Esto es lo que había encontrado debajo de la arena.
Y vació una bolsa de plástico encima
de su mesa. Eran seis figurillas que representaban a otros tantos seres humanos
y lo que parecía ser la parte de un edificio que corresponde a la entrada. La
ayudante puso las figurillas de pie, junto al portal. Una mujer, un recién
nacido, un hombre con barba y cayado y tres seres que parecían contemplar la
escena.
- ¿Ve lo que yo? Llevan ropas de
otro tiempo. Y cinco son blancos.
- Se les habrá caído la pintura.
- No hay restos de pintura. Han
sido siempre blancos.
- Serán emigrantes.
- Estaban enterradas en la arena.
El océano las ha debido de sacar. ¿Se da cuenta? Pertenecen a la vieja ciudad.
- ¿Me vas a decir que hubo una
antigua ciudad aquí abajo y que estaba habitada por blancos?

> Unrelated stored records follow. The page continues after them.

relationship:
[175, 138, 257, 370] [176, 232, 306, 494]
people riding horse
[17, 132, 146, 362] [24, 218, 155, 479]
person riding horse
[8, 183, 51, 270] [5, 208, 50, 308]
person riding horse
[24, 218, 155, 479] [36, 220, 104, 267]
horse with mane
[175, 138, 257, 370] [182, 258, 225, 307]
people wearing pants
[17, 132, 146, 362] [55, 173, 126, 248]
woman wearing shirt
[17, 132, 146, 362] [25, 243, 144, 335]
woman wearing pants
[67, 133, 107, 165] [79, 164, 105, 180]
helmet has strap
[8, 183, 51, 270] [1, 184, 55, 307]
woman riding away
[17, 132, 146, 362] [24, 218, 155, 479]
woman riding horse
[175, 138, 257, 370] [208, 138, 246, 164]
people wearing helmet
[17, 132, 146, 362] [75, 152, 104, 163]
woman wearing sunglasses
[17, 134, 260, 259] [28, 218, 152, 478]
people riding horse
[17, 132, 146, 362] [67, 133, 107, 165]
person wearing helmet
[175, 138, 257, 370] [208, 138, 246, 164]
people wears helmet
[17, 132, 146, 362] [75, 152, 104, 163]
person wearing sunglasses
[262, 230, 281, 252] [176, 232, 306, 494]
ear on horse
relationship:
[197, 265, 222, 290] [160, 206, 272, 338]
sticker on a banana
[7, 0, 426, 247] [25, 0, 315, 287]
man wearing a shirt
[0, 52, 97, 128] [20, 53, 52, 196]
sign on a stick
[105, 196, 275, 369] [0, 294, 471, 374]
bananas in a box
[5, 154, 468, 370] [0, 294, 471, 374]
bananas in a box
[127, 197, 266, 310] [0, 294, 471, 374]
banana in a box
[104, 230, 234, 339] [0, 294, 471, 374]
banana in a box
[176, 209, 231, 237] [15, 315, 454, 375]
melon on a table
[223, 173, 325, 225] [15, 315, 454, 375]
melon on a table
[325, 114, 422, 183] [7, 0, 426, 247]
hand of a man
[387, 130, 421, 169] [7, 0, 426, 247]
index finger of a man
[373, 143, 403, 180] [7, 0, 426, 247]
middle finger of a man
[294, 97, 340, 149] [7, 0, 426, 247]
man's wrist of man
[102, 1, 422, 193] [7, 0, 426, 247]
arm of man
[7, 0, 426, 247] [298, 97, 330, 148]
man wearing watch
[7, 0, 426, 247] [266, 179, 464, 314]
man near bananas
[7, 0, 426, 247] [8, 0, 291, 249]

- Sí, antes de la catástrofe,
antes del cambio, cuando había invierno y luz. Antes de que el océano llegara
hasta las puertas de nuestras casas.
- Son leyendas. Nunca hubo ningún
cambio, ni grande ni pequeño. Le haces demasiado caso a esos tipos que andan
por ahí anunciando el fin del mundo.
Y tiró de un manotazo las
figuras. Tenía que hablar con su maestro, al que le debía su carrera y
prestigio. Pero, ¿cómo le plantearía lo que acababa de ver? No podía hacerle
pensar que él dudaba. Los sabios habían decidido que las creencias de que la
Tierra era un lugar a punto de desaparecer por culpa del hombre, eran fragmentos
de un cuento que se contó hace siglos.
Cuando ya estaba delante de la
casa del maestro, sintió la mano del pequeño.
- Se puede saber qué quieres –
dijo malhumorado.
- Ven, ven
¿Qué había encontrado ahora? Esta
vez dejó que le llevara de la mano. Conforme se acercaban a la Plaza Alta, se
hacía más difícil dar un paso. Las calles estaban atestadas de blancos sucios y
hambrientos llegados del norte. Una mentira más. El norte no existía. Jamás
existieron aquellas tierras de las que decían venir.
Llegaron a la plaza. Y ahí estaban.
Entre dos columnas de los soportales. Una mujer arrodillada, un niño de pocos
días y un hombre con cayado. Había otros emigrantes que les estaban ofreciendo
comida y alguna manta para proteger al niño. Y él.